## EXTRACTED TEXT
Cyber attack – Russia has carried out a widespread cyber attack on infrastructure, a joint warning said (Pictures: AP)

FBI Deputy Assistant Director Howard Marshall said: “The activity highlighted today is part of a repeated pattern of disruptive and harmful malicious cyber action carried out by the Russian government.

“As long as this type of activity continues, the FBI will be there to investigate, identify and unmask the perpetrators, in this case, the Russian government.

“The joint Technical Alert released today underscores our commitment to working with our partners, both at home and abroad, to combat malicious cyber activity and hold those responsible accountable.  We do not make this attribution lightly and will hold steadfast with our partners.”

Chemical attack – Syria’s deputy foreign minister has said his country is “fully ready” to cooperate with a fact-finding mission from the Organisation for the Prohibition of Chemical Weapons to investigate alleged chemical attack that triggered US-led airstrikes

The warning comes as state-run media in Syria said its air defences have confronted a new “aggression”, shooting down missiles over the central region of Homs.

The reports did not say who carried out the pre-dawn strikes but government-run Syrian Central Media said the missiles targeted the Shayrat air base.

The reports follows air strikes by the US, Britain and France targeting alleged chemical weapons facilities in retaliation for a suspected chemical weapons attack blamed on the Syrian government.

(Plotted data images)
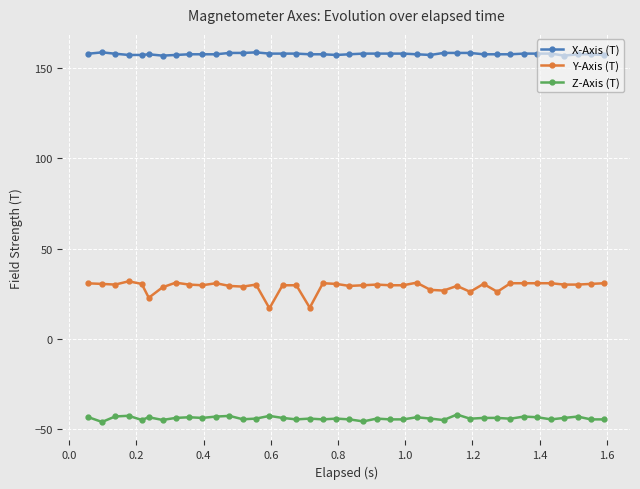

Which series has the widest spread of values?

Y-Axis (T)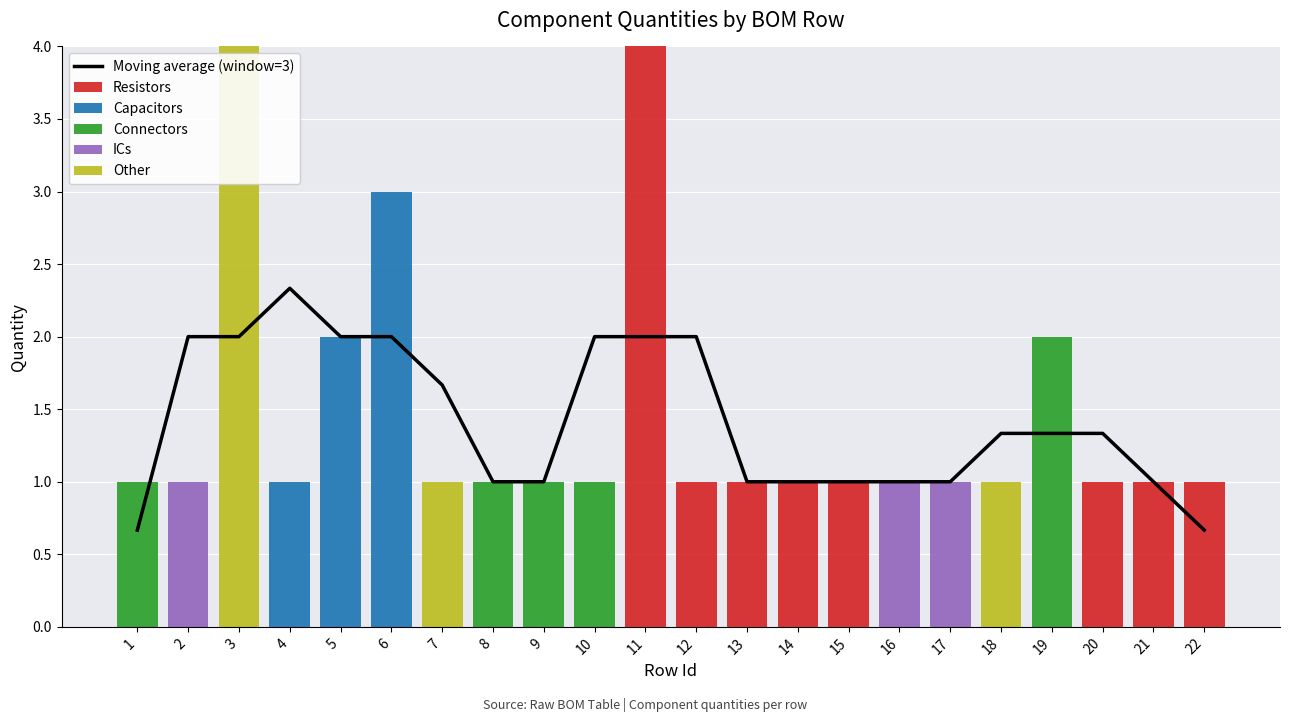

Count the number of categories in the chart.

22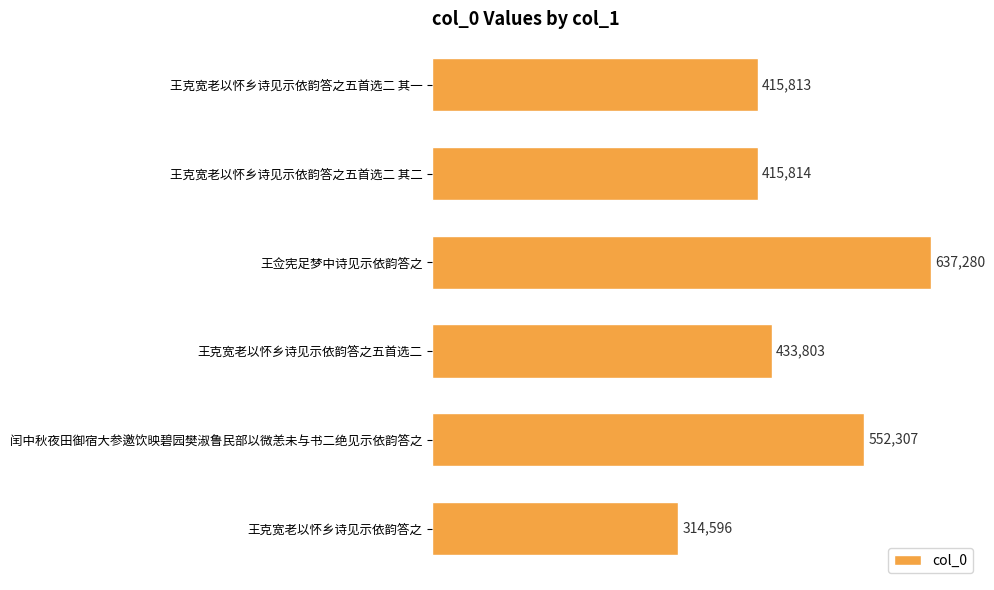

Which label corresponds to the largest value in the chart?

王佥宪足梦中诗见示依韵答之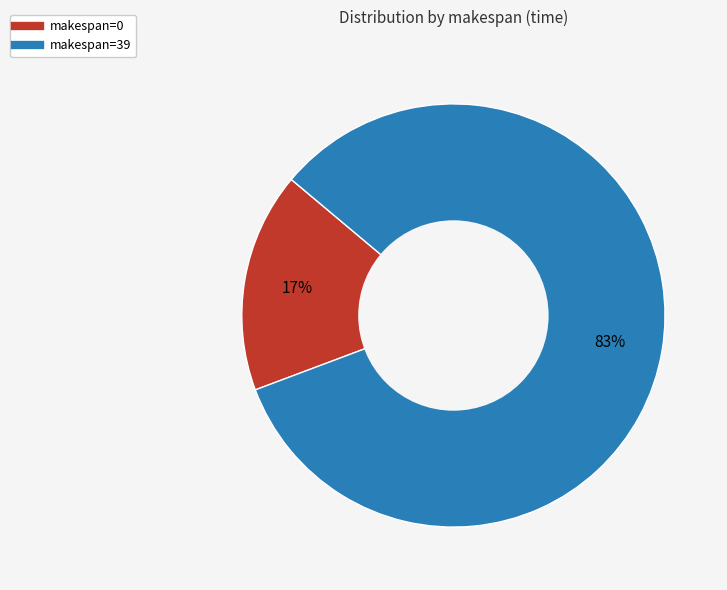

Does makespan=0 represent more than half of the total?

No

## WHAT YOU NEED TO DO
(a) List every country named in the news report on Russia's cyber attack and the Syria strikes.
(b) Continue the news report on Russia's cyber attack and the Syria strikes, picking up after its last sentence.
None of the data is needed here.

## ANSWERS FOR THE EXERCISE
(a) Russia, Syria, the US, Britain, France

(b)
Experts from international chemical weapons watchdog the Organisation for the Prohibition of Chemical Weapons (OPCW) are waiting to visit the site of the suspected chemical attack in the town of Douma, just east of Damascus.

On Monday, Syrian and Russian authorities prevented investigators from going to the scene, the head of the OPCW said.

The US and France say they have evidence poison gas was used in the April 7 attack, killing at least 40 people, and Syrian President Bashar Assad’s military was behind it.

But Syria and Russia deny the allegations, with Russian officials accusing Britain of staging a “fake” chemical attack.

MPs will stage a  second emergency debate in the space of 24 hours over Britain’s role in the missile strikes following a marathon three-hour Commons statement by Theresa May on Monday which was then followed by another three-hour debate on a backbench motion.

The Prime Minister defended her decision not to recall Parliament for a vote on the strikes, saying speed had been “essential”, and the “security” of the operation could have been compromised by a recall of MPs.